5nm Node Gate Patterning

Figure 2. Exponential vs. Gaussian blur. Exponential blur decays faster at shorter distance while Gaussian blur decays faster at larger distances.

Consequently, with CD changes easily approaching or even exceeding 50%, EUV exposure is unsafe for gate patterning, which requires tolerances <10%. High-NA suffers from the same issue. Even if the NA went as high as the vacuum limit of 1.0 (Figure 3), blur, not wavelength/NA, dominates the image.

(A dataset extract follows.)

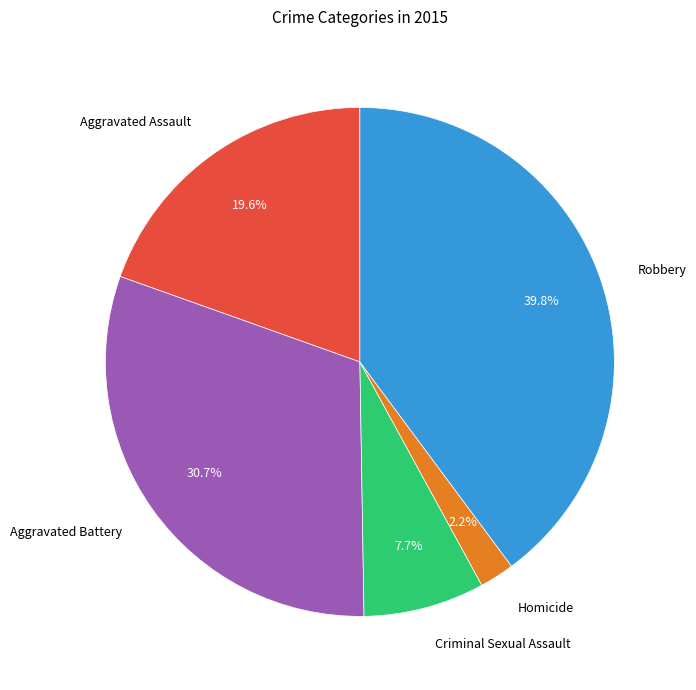

To the nearest percent, what is the combined percentage of Robbery and Homicide?

42%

Application Specific Lithography

Figure 3. Blur degrades the ideal image even for the maximum EUV NA of 1.0.

Solution: SADP

The situation is changed entirely if the gate CD is not determined by lithography directly, but by a sidewall spacer width. The lithography pitch for spacer patterning is doubled to 102 nm, which is easily accommodated by ArF immersion lithography. This self-aligned double patterning (SADP) approach has been around for a long time [6,7]. Thus, this gate patterning approach will likely never go away.

References

[1] https://www.angstronomics.com/p/the-truth-of-tsmc-5nm

[2] https://www.dolphin-ic.com/products/standard-cell/tsmc_5ff_cell.html; https://www.dolphin-ic.com/products/standard-cell/tsmc_4ff_cell.html

[3] http://www.lithoguru.com/scientist/litho_tutor/TUTOR43%20(Nov%2003).pdf

[4] H. Fukuda, “Stochasticity in extreme-ultraviolet lithography predicted by principal component analysis of Monte Carlo simulated event distributions in resist films.” J. Appl. Phys. 132, 064905 (2022).

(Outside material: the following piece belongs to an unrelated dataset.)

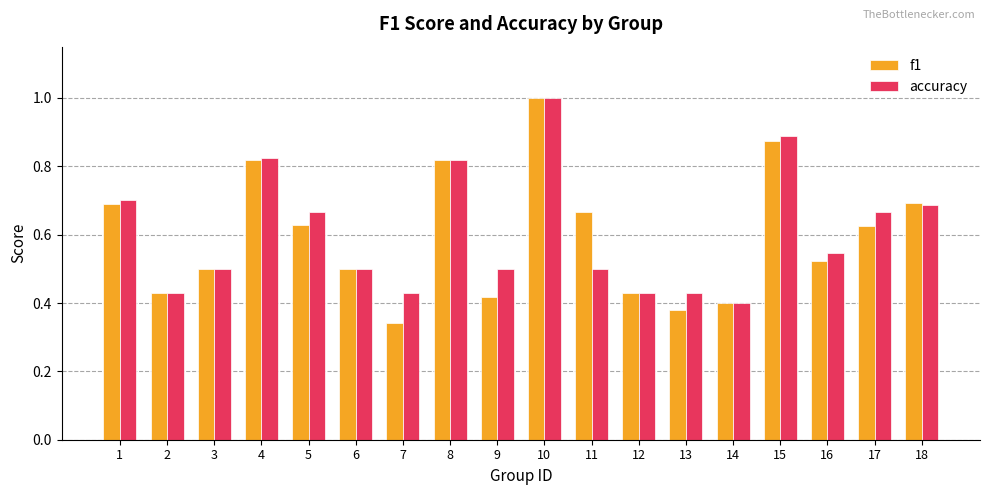

At which category does the chart reach its peak across all series?

10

[5] M. Kotera et al., “Extreme Ultraviolet Lithography Simulation by Tracing Photoelectron Trajectories in Resist,” Jpn. J. Appl. Phys. 47, 4944 (2008).

[6] E. Jeong et al., “Double patterning in lithography for 65nm node with oxidation process,” Proc. SPIE 6924, 692424 (2008).

[7] https://seekingalpha.com/article/4513009-applied-materials-smic-move-another-headwind

This article first appeared in LinkedIn Pulse: Application-Specific Lithography: 5nm Node Gate Patterning.